-------- Records shown
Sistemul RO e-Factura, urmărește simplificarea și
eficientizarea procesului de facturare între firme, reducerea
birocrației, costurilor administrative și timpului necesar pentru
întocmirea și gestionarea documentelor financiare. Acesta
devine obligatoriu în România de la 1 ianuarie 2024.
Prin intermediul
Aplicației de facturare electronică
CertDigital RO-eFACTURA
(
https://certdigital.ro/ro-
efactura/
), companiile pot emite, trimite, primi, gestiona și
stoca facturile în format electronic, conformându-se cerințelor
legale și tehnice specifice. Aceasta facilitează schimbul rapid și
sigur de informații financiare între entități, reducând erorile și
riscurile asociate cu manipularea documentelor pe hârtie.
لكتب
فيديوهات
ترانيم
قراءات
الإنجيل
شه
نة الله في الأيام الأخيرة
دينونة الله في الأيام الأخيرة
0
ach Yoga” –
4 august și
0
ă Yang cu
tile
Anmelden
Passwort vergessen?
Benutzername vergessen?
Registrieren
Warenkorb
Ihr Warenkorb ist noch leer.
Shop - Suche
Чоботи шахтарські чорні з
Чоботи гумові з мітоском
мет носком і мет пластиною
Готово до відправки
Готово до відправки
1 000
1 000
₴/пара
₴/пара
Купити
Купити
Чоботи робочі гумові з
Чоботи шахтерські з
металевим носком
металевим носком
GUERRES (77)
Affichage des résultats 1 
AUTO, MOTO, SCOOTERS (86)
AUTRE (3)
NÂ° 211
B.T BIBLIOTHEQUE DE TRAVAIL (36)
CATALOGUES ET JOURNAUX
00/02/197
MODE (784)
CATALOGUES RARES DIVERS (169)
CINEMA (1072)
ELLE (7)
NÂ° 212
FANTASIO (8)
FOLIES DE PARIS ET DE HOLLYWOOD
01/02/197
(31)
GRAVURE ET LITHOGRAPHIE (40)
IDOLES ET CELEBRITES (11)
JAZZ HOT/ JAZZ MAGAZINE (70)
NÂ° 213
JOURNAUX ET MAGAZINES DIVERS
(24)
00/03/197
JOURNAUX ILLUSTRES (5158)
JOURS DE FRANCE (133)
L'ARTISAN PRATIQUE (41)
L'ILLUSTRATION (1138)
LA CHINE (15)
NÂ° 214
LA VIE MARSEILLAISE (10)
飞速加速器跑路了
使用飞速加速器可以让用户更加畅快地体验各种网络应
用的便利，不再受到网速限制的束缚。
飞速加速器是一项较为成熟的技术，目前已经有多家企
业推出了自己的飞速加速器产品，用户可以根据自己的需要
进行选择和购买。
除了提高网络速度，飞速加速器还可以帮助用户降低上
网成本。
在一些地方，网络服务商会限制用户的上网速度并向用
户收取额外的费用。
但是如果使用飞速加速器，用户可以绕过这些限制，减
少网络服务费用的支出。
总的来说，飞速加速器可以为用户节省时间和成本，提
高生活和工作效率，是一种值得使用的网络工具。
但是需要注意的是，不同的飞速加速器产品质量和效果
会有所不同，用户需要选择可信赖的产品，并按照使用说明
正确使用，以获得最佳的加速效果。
----------------
▸ Task to complete: Can you copy out, word for word, the records from their very first line through the line containing "мет носком і мет пластиною", keeping both of those lines?

▸ Response to the exercise:
Sistemul RO e-Factura, urmărește simplificarea și
eficientizarea procesului de facturare între firme, reducerea
birocrației, costurilor administrative și timpului necesar pentru
întocmirea și gestionarea documentelor financiare. Acesta
devine obligatoriu în România de la 1 ianuarie 2024.
Prin intermediul
Aplicației de facturare electronică
CertDigital RO-eFACTURA
(
https://certdigital.ro/ro-
efactura/
), companiile pot emite, trimite, primi, gestiona și
stoca facturile în format electronic, conformându-se cerințelor
legale și tehnice specifice. Aceasta facilitează schimbul rapid și
sigur de informații financiare între entități, reducând erorile și
riscurile asociate cu manipularea documentelor pe hârtie.
لكتب
فيديوهات
ترانيم
قراءات
الإنجيل
شه
نة الله في الأيام الأخيرة
دينونة الله في الأيام الأخيرة
0
ach Yoga” –
4 august și
0
ă Yang cu
tile
Anmelden
Passwort vergessen?
Benutzername vergessen?
Registrieren
Warenkorb
Ihr Warenkorb ist noch leer.
Shop - Suche
Чоботи шахтарські чорні з
Чоботи гумові з мітоском
мет носком і мет пластиною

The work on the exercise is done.